Exercise materials =
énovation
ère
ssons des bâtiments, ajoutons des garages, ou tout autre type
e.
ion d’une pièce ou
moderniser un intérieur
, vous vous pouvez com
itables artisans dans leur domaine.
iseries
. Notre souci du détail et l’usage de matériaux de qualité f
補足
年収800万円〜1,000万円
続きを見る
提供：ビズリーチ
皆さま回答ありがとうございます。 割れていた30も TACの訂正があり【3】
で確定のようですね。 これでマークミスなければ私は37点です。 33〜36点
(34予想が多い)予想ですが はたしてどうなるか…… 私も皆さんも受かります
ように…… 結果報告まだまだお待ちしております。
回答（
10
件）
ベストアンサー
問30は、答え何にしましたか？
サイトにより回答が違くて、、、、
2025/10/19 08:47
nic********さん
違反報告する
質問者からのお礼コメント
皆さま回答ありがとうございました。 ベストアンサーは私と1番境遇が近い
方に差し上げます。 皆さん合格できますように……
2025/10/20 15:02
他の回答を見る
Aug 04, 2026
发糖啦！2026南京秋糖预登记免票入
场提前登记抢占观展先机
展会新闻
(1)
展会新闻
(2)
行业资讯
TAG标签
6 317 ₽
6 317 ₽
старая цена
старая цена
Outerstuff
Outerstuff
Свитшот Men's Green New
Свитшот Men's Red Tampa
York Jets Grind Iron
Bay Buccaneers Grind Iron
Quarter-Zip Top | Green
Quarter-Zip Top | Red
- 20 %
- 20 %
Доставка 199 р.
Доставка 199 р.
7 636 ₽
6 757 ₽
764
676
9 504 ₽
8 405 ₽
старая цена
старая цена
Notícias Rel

Aim of the task =
Would you give the listing again, word for word?

Task response =
énovation
ère
ssons des bâtiments, ajoutons des garages, ou tout autre type
e.
ion d’une pièce ou
moderniser un intérieur
, vous vous pouvez com
itables artisans dans leur domaine.
iseries
. Notre souci du détail et l’usage de matériaux de qualité f
補足
年収800万円〜1,000万円
続きを見る
提供：ビズリーチ
皆さま回答ありがとうございます。 割れていた30も TACの訂正があり【3】
で確定のようですね。 これでマークミスなければ私は37点です。 33〜36点
(34予想が多い)予想ですが はたしてどうなるか…… 私も皆さんも受かります
ように…… 結果報告まだまだお待ちしております。
回答（
10
件）
ベストアンサー
問30は、答え何にしましたか？
サイトにより回答が違くて、、、、
2025/10/19 08:47
nic********さん
違反報告する
質問者からのお礼コメント
皆さま回答ありがとうございました。 ベストアンサーは私と1番境遇が近い
方に差し上げます。 皆さん合格できますように……
2025/10/20 15:02
他の回答を見る
Aug 04, 2026
发糖啦！2026南京秋糖预登记免票入
场提前登记抢占观展先机
展会新闻
(1)
展会新闻
(2)
行业资讯
TAG标签
6 317 ₽
6 317 ₽
старая цена
старая цена
Outerstuff
Outerstuff
Свитшот Men's Green New
Свитшот Men's Red Tampa
York Jets Grind Iron
Bay Buccaneers Grind Iron
Quarter-Zip Top | Green
Quarter-Zip Top | Red
- 20 %
- 20 %
Доставка 199 р.
Доставка 199 р.
7 636 ₽
6 757 ₽
764
676
9 504 ₽
8 405 ₽
старая цена
старая цена
Notícias Rel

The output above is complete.